A few soldiers turned to stare at Raea. They started to whisper. “Weren’t there rumors about General Elrith’s little sister accompanying our army?”
“Yeah. Is that her? I’ve never seen Colonel Uzziel accompany anyone here.”
“The Tyrant had a little sister? Seriously?”
Gradually, a wave of silence washed over the room. People in the back noticed that the front was becoming less noisy and they turned their heads to observe, causing the people behind them to fall silent as well. Uzziel let out a sigh as he addressed Raea. “I was in the same class as Elrith, you know? These people don’t bat an eye when I walk in, but the instant Elrith’s little sister, who they’ve never seen before, walks in, the room falls silent. How is this even fair?”
The room was completely silent except for the footsteps of Raea’s group as they walked past a few tables before approaching a food stand. The soldiers were all standing and saluting in silence. Raea was flabbergasted. “What did Elly do to these people?” she asked, turning towards Uzziel. “And you say I act similarly to him?”

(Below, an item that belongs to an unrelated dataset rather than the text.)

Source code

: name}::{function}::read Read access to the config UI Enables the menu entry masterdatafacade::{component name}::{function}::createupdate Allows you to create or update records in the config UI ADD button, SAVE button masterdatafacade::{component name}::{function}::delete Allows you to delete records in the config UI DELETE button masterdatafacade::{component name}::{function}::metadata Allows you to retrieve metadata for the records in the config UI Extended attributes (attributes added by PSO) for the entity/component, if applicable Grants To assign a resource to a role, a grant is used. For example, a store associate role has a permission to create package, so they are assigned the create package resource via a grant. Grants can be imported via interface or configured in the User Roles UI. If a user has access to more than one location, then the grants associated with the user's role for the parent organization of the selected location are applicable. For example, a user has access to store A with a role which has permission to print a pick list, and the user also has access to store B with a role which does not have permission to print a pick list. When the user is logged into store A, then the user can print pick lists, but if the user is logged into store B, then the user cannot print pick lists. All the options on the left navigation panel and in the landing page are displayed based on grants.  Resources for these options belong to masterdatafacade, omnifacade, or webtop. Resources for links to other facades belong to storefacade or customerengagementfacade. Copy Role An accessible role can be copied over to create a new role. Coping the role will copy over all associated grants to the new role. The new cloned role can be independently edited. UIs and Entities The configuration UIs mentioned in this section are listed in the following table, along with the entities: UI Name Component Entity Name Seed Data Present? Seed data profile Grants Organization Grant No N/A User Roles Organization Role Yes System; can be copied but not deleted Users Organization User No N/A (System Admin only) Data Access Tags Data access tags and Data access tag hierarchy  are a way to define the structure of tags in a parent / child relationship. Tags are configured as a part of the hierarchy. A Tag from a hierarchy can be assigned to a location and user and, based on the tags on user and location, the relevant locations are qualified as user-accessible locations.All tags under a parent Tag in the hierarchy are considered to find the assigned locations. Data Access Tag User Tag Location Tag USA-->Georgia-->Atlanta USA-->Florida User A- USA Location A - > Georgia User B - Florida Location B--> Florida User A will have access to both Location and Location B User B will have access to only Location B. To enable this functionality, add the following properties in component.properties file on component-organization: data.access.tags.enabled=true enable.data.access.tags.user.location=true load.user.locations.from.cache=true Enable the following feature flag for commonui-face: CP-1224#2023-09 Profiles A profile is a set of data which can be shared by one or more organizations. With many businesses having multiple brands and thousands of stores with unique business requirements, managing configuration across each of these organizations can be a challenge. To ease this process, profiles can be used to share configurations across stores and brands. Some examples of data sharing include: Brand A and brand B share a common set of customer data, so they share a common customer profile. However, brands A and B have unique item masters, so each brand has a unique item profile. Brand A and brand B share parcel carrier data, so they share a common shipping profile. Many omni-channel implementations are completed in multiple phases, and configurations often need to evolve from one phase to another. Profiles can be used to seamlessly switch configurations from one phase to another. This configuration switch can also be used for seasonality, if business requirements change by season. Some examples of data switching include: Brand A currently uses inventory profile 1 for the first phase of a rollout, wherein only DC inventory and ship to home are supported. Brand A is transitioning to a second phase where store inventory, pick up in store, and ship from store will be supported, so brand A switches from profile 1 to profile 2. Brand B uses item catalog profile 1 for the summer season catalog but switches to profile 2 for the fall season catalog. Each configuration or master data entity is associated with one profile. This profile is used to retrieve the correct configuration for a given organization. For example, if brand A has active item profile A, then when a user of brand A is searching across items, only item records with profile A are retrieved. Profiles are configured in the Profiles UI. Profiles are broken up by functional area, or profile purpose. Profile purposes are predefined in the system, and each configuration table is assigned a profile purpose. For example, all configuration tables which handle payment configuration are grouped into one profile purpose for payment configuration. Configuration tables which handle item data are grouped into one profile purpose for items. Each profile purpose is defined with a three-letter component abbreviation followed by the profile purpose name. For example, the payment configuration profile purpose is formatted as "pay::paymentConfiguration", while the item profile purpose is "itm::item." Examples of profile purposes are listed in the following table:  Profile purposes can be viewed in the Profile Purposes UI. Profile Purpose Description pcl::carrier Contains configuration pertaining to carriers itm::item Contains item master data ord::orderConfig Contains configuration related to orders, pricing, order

Uzziel nodded. “What are you all saluting for!” he shouted towards the room. “She’s only a lieutenant. All of you were at least captains before being promoted to this army!” The soldiers looked at each other before putting their arms down. They took their seats and gradually, the din began to rise.
Raea took a seat with Palan, and the surrounding soldiers cleared out of the area. Uzziel sighed. “I told you that you’d be isolated because of your demon,” he said.
Raea raised an eyebrow. “I have a feeling that no one would want to sit with me regardless of whether or not Palan was here.” She stared up at the ceiling and recalled her oldest brother who would entertain her with hand puppets and funny faces. She wanted to ask him, “Did you become this terrifying while I was gone, or did I just never notice who you truly were?” She sighed and bit into her sandwich. She found that it was only after seeing more of the world, that she realized how little she actually knew. She glanced at Palan who was sniffing his food for poison like he always did and couldn’t help but smile.